Avram was a valued member of this band. As an intelligence officer he had access to stocks of food: rolls of salami, herring, cheese; and flagons of vodka, their ‘medicine'. His scruples had softened. He agreed to accumulate the precious supplies and deliver them to his comrades.

Avram lay on his dormitory bed. Beside him lay a bag packed with food and drink. In the evening he was to meet his friends. It was a Sunday afternoon in the winter of 1944, and he was engrossed in
The Stormy Life of Lazik Roitschwantz
, a novel written by the Soviet writer Ilya Ehrenburg. He would remember the exact page, the precise passage, and little else, when he next awoke. The hero of the novel was escaping from Russia to Paris. It would be the last thing Avram would remember for many weeks to come.

Avram awoke six weeks later in a military hospital. The face of a woman entered into his field of vision. As the lens widened he saw her sitting beside the bed. She was wearing a white coat. Behind her floated orderlies and nurses, a world of white upon white.

She began to question him. Gently. Avram had lost his memory, except for four vital facts, which he clung to with tenacity. He could recite them over and again.

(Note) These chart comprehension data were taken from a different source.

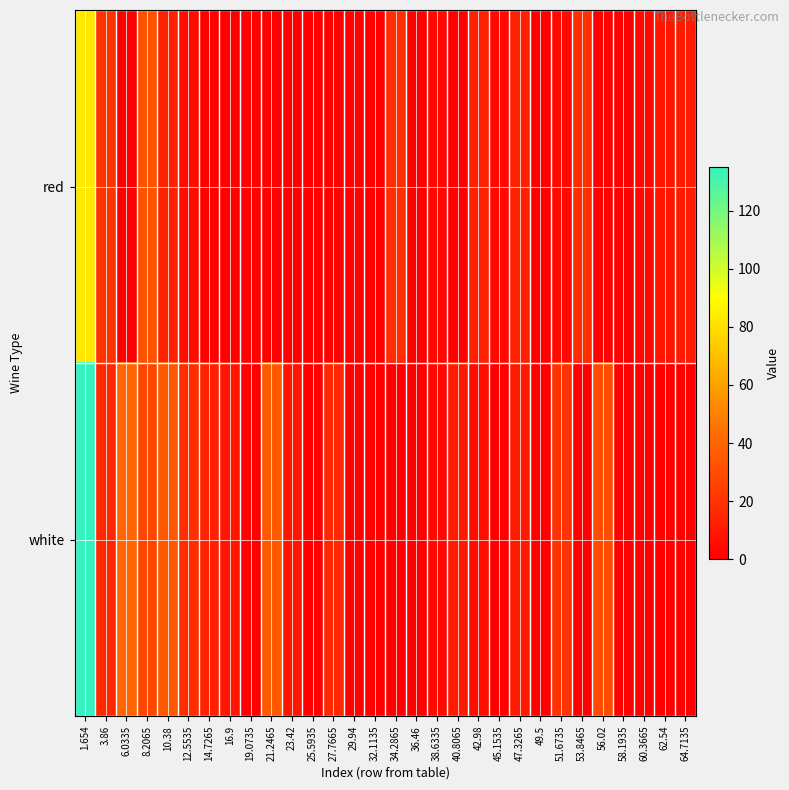

What is the greatest value displayed?

135.1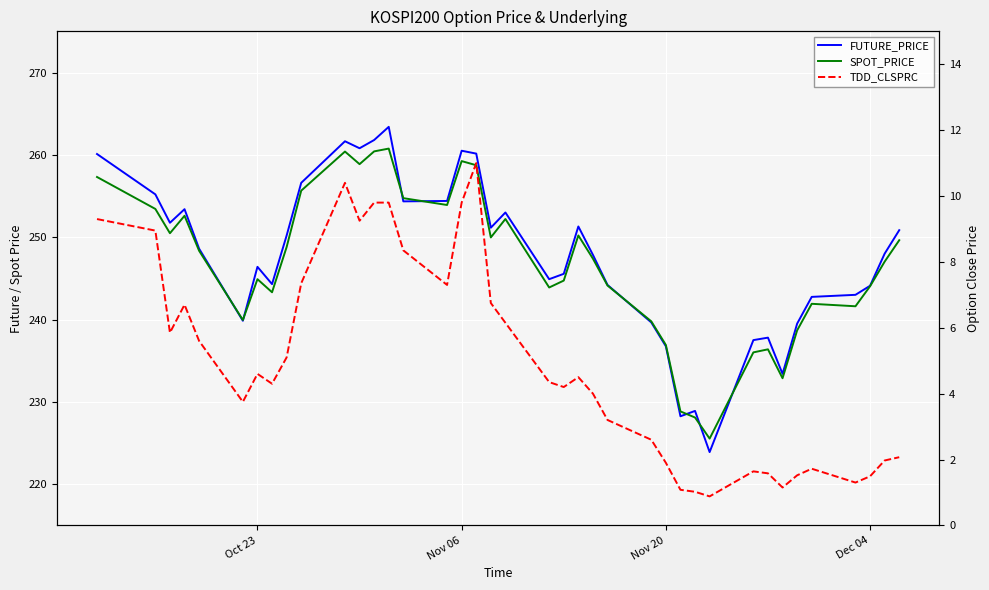

Reading left to right, what are all the values shown in this chart?

FUTURE_PRICE: 260.1	255.2	251.8	253.4	248.6	239.8	246.4	244.3	250.2	256.6	261.6	260.8	261.8	263.4	254.3	254.4	260.5	260.1	251.2	253.0	244.9	245.6	251.3	247.8	244.2	239.7	236.8	228.2	228.9	223.9	237.5	237.8	233.4	239.5	242.8	243.0	244.1	248.0	250.8
SPOT_PRICE: 257.3	253.4	250.5	252.6	248.3	239.9	244.9	243.3	248.8	255.7	260.4	258.9	260.4	260.8	254.7	253.9	259.2	258.7	250.0	252.2	243.9	244.7	250.2	247.4	244.1	239.8	236.9	228.8	228.1	225.5	236.0	236.4	232.9	238.7	241.9	241.6	244.0	247.0	249.6
TDD_CLSPRC: 9.3	8.9	5.8	6.7	5.6	3.8	4.6	4.3	5.1	7.3	10.4	9.2	9.8	9.8	8.3	7.3	9.8	11.0	6.8	6.2	4.3	4.2	4.5	4.0	3.2	2.6	1.9	1.1	1.0	0.9	1.6	1.6	1.1	1.5	1.7	1.3	1.5	2.0	2.1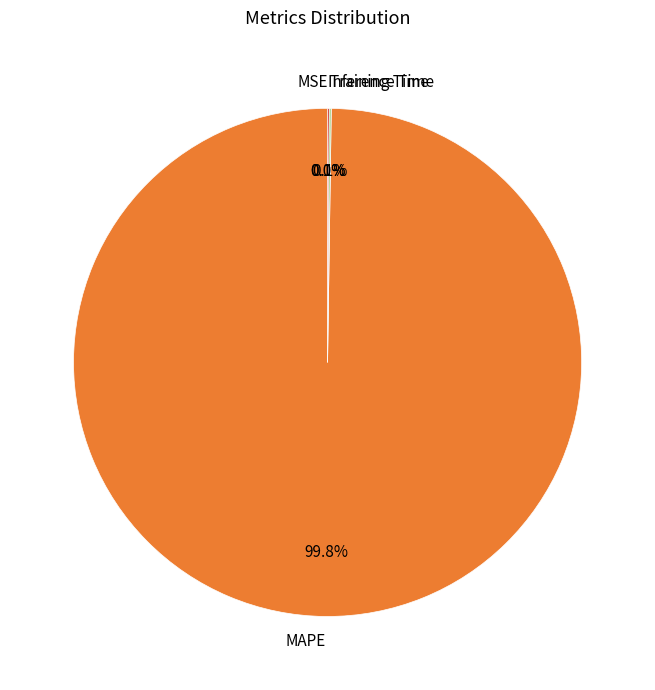

Which slice represents more than half of the pie?

MAPE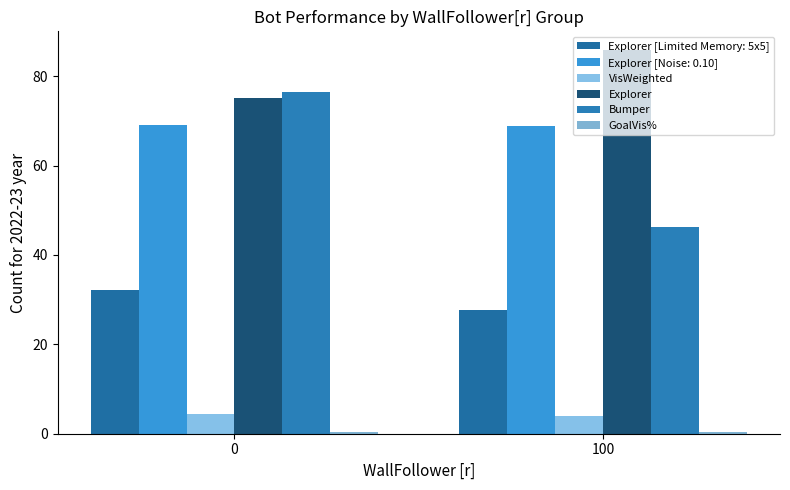

What is the difference between the highest and lowest values at 100?

85.3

Fact one: he was a partisan.

Fact two: he was a Yid.

Fact three: he was a Vilner.

Fact four: his mother and sister had been murdered by the Nazis.

That was all. And for the time being, it was enough, except for the food that was placed beside his bed, as if in reward for his startling performance.

Avram fell upon the food like a famished beast. The questioning resumed; and the four facts persisted. Avram recited them in a monotone: I am a partisan. I am a Yid. I am a Vilner. And my mother and sister were murdered.

The psychiatrist changed tack. She held up a chart with the letters of the Russian alphabet. Avram identified them with ease. She handed him a book. He placed his cheeks against the paper. He smelt the pages. Ran his fingers over the text. He saw the letters come into focus, the words form; he gathered in the sentences.

Avram had always worshipped books. They were his father's most valued possessions. It was a passion he had transmitted to his son. Their Vilna apartment had been crowded with books. They tumbled off the living-room shelves, lay at random upon the kitchen table, clung to every available space.